I use the icepdf core to detect the position of the words inside pdf documents and I have trouble with one of these documents.
The problem is that the line width is reported as 100 px length, since the width of the page is 400px. The position of each word inside line it's norrowed inside 100px.
I mention that in Acrobat Reader this lines with problems are displayed correctly with ~ 380 px in length.
For some pages, the information is located correctly but for another ones not. The page 21 is with problem.
If anybody can help me I will thank him in advance.
Thanks for sending in the file. I've given it a good look and think I've identified the problem.
We've been seeing more and more PDF's that are generated like this one where the original scan is visible but an OCR technology was used to write out a layer for text extraction.

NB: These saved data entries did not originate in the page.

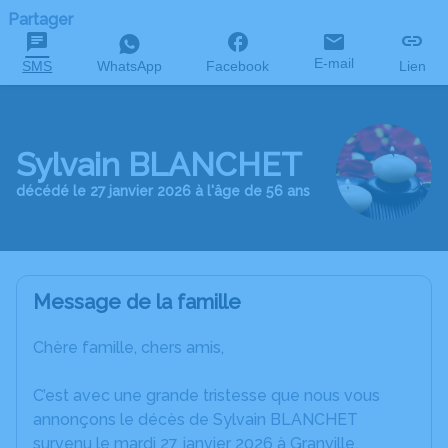
Partager
E-mail
SMS
WhatsApp
Facebook
Lien
Sylvain BLANCHET
décédé le 27 janvier 2026 à l'âge de 56 ans
Message de la famille
Chère famille, chers amis,
C’est avec une grande tristesse que nous vous
annonçons le décès de Sylvain BLANCHET
survenu le mardi 27 janvier 2026 à Granville.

What seems to be happening is that we are substituting incorrectly the fonts for the OCR layer with a font that doesn't have the same width as the one used to generate the PDF. I've attached a screen shot which introduces an alpha value into the renderting stack so you can see the OCR text behind the image text.
I'm on the road this week but I'll see what I can to get a bug to track this issue as well as a fix.
Hello Patrick and thank you for your response!
You are right, the document was scanned and the text was extracted with OCR. For other pdf-s with the same characteristics everything it's ok but for this one (and other more the same like this one) is this problem with text and image layers which does not mach.
I'm looking forward for your bug fix.
Hello Patrick!
I saw that meantime was released icepdf 4.1 but unfortunately did not fixed my problem yet.
Any chance to be fixed in next release or in another patch?
Thanks a lot!
I've created bug http://jira.icefaces.org/browse/PDF-200 to track this issue. I'll be looking more closely this weekend and will let you know once I figure it out.